_Records:_
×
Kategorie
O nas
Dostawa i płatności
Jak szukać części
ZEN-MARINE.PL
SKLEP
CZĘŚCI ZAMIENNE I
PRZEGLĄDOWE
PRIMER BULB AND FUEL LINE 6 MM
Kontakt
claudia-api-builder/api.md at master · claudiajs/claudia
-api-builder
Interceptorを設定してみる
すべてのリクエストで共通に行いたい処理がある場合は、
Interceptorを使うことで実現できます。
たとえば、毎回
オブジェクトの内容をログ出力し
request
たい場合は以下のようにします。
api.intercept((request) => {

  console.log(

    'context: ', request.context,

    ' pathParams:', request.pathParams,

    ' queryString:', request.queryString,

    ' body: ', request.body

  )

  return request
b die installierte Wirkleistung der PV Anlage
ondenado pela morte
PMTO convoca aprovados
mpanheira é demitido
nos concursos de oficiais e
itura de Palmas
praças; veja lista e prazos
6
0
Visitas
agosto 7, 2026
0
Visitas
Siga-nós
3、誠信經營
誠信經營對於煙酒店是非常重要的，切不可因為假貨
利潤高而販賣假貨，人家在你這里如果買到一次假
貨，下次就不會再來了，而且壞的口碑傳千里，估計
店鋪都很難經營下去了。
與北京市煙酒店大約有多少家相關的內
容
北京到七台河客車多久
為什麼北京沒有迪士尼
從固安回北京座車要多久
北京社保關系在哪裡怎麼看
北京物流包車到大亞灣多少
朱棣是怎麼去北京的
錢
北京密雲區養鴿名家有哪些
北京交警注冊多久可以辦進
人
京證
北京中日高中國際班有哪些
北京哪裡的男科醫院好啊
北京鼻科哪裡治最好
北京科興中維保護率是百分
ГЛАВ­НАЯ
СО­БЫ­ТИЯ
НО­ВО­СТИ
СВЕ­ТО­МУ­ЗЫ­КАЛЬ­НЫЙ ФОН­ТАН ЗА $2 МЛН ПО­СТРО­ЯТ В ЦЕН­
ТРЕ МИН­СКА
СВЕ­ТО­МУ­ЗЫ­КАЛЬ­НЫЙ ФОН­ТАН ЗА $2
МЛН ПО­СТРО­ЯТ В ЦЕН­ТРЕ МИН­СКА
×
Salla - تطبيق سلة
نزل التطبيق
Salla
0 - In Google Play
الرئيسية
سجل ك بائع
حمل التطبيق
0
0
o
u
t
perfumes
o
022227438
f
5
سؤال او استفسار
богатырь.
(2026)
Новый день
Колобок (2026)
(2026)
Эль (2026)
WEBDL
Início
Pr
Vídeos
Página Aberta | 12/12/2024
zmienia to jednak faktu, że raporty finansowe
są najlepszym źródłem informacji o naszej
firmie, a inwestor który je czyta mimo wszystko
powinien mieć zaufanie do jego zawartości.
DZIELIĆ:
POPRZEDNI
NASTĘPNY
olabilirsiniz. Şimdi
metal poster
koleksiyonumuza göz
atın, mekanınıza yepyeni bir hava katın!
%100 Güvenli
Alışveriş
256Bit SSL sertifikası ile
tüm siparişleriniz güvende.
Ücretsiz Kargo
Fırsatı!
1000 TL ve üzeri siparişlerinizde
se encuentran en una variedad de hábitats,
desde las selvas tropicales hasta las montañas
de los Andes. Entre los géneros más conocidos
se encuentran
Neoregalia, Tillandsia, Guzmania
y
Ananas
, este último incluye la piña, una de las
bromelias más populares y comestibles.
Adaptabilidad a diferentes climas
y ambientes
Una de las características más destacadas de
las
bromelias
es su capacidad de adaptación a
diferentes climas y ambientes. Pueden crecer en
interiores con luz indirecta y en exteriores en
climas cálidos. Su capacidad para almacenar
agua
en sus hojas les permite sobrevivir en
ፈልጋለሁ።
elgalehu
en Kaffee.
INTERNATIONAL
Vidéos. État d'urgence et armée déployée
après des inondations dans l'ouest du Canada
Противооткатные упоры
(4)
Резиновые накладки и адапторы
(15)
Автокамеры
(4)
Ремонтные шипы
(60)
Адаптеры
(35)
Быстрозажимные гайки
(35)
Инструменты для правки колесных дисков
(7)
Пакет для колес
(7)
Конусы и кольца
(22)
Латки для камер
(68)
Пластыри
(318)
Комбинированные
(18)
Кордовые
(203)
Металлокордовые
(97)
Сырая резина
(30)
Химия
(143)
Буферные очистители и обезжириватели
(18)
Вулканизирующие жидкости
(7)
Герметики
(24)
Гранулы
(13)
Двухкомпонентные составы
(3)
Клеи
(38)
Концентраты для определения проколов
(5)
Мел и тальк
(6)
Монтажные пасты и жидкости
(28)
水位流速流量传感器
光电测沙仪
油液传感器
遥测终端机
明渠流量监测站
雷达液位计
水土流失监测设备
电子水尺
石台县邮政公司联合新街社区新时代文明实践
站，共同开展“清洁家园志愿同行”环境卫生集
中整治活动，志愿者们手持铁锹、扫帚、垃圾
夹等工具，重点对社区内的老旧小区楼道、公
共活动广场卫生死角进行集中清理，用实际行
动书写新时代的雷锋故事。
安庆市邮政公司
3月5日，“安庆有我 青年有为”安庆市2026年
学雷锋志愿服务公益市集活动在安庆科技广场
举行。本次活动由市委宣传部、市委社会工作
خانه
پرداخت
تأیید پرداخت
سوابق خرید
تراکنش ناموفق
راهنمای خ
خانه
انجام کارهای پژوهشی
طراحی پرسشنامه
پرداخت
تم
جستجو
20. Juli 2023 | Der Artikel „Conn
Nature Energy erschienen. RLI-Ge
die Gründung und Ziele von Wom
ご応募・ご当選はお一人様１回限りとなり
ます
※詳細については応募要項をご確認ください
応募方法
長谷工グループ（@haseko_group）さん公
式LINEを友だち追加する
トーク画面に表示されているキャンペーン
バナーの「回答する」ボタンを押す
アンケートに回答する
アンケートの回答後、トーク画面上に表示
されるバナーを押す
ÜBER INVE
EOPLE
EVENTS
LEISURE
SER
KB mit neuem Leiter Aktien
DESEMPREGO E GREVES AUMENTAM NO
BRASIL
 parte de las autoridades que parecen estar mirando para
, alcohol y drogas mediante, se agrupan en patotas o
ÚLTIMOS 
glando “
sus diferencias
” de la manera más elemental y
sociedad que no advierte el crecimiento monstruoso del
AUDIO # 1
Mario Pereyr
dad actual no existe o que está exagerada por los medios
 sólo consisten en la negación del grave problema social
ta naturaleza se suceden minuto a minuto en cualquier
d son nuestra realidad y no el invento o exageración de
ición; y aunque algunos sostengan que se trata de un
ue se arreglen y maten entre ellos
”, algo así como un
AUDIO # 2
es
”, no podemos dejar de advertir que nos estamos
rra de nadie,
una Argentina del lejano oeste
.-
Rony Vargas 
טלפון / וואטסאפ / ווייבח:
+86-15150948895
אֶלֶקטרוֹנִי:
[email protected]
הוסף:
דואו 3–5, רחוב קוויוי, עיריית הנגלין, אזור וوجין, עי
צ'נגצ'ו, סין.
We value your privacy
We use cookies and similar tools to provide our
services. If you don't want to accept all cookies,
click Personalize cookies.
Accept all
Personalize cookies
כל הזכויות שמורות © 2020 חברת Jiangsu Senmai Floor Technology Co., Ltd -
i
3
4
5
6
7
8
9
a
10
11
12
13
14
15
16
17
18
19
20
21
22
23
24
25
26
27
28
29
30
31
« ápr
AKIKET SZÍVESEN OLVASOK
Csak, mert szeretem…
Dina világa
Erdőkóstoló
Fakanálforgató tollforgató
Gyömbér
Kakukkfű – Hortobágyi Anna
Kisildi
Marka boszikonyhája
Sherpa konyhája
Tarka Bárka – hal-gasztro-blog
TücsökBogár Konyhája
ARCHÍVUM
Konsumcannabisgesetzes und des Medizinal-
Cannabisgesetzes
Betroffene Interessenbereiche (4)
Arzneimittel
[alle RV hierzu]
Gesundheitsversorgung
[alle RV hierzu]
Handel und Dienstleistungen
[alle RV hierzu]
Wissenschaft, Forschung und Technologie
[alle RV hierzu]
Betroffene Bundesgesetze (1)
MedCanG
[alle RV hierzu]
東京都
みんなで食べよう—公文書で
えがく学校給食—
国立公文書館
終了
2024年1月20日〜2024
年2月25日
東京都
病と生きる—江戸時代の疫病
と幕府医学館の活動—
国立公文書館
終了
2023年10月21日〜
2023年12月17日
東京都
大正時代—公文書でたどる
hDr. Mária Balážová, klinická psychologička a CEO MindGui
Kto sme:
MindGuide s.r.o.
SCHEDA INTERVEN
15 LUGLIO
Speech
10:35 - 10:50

_Exercise goal:_
Reproduce the lines starting at the line containing "return request" and ending at the line containing "powinien mieć zaufanie do jego zawartości.", replacing "Visitas" with "Acessos" and leaving everything else unchanged.

_Exercise response:_
  return request
b die installierte Wirkleistung der PV Anlage
ondenado pela morte
PMTO convoca aprovados
mpanheira é demitido
nos concursos de oficiais e
itura de Palmas
praças; veja lista e prazos
6
0
Acessos
agosto 7, 2026
0
Acessos
Siga-nós
3、誠信經營
誠信經營對於煙酒店是非常重要的，切不可因為假貨
利潤高而販賣假貨，人家在你這里如果買到一次假
貨，下次就不會再來了，而且壞的口碑傳千里，估計
店鋪都很難經營下去了。
與北京市煙酒店大約有多少家相關的內
容
北京到七台河客車多久
為什麼北京沒有迪士尼
從固安回北京座車要多久
北京社保關系在哪裡怎麼看
北京物流包車到大亞灣多少
朱棣是怎麼去北京的
錢
北京密雲區養鴿名家有哪些
北京交警注冊多久可以辦進
人
京證
北京中日高中國際班有哪些
北京哪裡的男科醫院好啊
北京鼻科哪裡治最好
北京科興中維保護率是百分
ГЛАВ­НАЯ
СО­БЫ­ТИЯ
НО­ВО­СТИ
СВЕ­ТО­МУ­ЗЫ­КАЛЬ­НЫЙ ФОН­ТАН ЗА $2 МЛН ПО­СТРО­ЯТ В ЦЕН­
ТРЕ МИН­СКА
СВЕ­ТО­МУ­ЗЫ­КАЛЬ­НЫЙ ФОН­ТАН ЗА $2
МЛН ПО­СТРО­ЯТ В ЦЕН­ТРЕ МИН­СКА
×
Salla - تطبيق سلة
نزل التطبيق
Salla
0 - In Google Play
الرئيسية
سجل ك بائع
حمل التطبيق
0
0
o
u
t
perfumes
o
022227438
f
5
سؤال او استفسار
богатырь.
(2026)
Новый день
Колобок (2026)
(2026)
Эль (2026)
WEBDL
Início
Pr
Vídeos
Página Aberta | 12/12/2024
zmienia to jednak faktu, że raporty finansowe
są najlepszym źródłem informacji o naszej
firmie, a inwestor który je czyta mimo wszystko
powinien mieć zaufanie do jego zawartości.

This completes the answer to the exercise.